• _ACTION ITEM_: Locate the string "consentement" in the listing below. Copy every line where it is found.
---*---
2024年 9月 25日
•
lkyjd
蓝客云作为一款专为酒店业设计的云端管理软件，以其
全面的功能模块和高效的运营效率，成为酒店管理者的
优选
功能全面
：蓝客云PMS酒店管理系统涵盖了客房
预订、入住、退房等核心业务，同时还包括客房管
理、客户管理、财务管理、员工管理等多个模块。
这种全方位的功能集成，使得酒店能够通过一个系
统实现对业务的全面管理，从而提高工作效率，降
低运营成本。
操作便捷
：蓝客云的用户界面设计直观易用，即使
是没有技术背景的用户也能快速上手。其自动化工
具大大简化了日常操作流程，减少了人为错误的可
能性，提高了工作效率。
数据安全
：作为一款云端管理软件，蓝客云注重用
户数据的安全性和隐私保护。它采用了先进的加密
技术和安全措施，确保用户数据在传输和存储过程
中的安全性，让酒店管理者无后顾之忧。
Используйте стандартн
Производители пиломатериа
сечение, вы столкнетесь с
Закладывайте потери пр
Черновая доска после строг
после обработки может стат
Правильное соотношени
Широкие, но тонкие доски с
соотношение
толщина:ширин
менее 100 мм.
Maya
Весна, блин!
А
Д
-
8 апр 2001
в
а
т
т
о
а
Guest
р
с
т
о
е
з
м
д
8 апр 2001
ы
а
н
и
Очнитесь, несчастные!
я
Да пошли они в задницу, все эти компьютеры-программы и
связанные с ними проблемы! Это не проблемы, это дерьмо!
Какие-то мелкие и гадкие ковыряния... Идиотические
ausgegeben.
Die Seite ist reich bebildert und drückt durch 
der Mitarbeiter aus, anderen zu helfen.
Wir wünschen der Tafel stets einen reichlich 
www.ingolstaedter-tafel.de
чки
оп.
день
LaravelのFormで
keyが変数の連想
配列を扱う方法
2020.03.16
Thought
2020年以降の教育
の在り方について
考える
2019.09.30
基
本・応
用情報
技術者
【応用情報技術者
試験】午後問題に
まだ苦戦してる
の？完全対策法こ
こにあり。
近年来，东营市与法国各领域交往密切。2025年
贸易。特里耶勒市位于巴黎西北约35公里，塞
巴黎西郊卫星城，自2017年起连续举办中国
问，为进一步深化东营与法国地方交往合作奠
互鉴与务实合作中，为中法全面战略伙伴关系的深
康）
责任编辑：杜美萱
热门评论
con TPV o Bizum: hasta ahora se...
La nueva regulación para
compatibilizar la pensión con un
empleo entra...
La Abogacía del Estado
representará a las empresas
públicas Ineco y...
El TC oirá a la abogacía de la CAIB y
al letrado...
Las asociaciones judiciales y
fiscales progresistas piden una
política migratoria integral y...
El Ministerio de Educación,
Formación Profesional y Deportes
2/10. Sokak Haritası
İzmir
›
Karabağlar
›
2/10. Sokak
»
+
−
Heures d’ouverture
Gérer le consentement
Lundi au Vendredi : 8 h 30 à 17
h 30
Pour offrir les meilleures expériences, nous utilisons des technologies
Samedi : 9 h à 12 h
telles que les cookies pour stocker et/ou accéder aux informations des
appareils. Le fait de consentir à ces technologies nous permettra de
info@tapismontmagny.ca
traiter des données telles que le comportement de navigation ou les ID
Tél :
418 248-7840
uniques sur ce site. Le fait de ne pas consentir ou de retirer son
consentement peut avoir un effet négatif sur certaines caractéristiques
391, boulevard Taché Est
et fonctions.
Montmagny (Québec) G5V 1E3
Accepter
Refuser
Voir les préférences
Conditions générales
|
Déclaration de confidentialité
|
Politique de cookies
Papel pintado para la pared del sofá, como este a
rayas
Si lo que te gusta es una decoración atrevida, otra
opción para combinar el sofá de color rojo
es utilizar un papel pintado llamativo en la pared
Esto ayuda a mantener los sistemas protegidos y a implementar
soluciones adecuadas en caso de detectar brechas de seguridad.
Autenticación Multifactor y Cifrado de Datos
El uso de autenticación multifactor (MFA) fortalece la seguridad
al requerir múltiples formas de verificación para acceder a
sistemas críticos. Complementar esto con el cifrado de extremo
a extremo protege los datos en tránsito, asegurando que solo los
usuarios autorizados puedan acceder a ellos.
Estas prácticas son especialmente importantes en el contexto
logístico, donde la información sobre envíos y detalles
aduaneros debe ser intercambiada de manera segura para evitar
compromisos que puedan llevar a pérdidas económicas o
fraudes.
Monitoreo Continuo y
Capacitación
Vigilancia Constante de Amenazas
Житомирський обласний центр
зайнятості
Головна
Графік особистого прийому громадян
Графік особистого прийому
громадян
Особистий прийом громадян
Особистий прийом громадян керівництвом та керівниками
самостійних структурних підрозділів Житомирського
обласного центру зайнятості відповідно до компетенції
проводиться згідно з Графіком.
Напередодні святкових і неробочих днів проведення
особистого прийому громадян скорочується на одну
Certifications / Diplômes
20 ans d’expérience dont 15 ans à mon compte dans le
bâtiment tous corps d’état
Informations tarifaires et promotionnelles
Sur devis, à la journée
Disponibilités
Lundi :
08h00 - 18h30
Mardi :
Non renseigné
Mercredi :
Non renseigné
---*---
• _RESULT BELOW_:
Gérer le consentement
consentement peut avoir un effet négatif sur certaines caractéristiques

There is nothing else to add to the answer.